(Stored data entries)
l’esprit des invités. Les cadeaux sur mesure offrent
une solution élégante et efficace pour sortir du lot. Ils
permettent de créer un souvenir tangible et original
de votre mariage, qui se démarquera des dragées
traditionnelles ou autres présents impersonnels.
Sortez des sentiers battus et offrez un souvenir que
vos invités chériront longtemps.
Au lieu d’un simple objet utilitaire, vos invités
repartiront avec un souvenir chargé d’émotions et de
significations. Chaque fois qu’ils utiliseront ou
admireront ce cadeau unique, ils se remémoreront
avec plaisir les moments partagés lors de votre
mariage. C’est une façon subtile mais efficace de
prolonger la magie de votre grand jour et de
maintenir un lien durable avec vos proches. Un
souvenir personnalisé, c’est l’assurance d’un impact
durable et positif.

Task goal
Can you change "invités" to "convives" in the entries, starting with the first line and going on through the line with "repartiront avec un", and give those lines back with nothing else altered?

Your response
l’esprit des convives. Les cadeaux sur mesure offrent
une solution élégante et efficace pour sortir du lot. Ils
permettent de créer un souvenir tangible et original
de votre mariage, qui se démarquera des dragées
traditionnelles ou autres présents impersonnels.
Sortez des sentiers battus et offrez un souvenir que
vos convives chériront longtemps.
Au lieu d’un simple objet utilitaire, vos convives
repartiront avec un souvenir chargé d’émotions et de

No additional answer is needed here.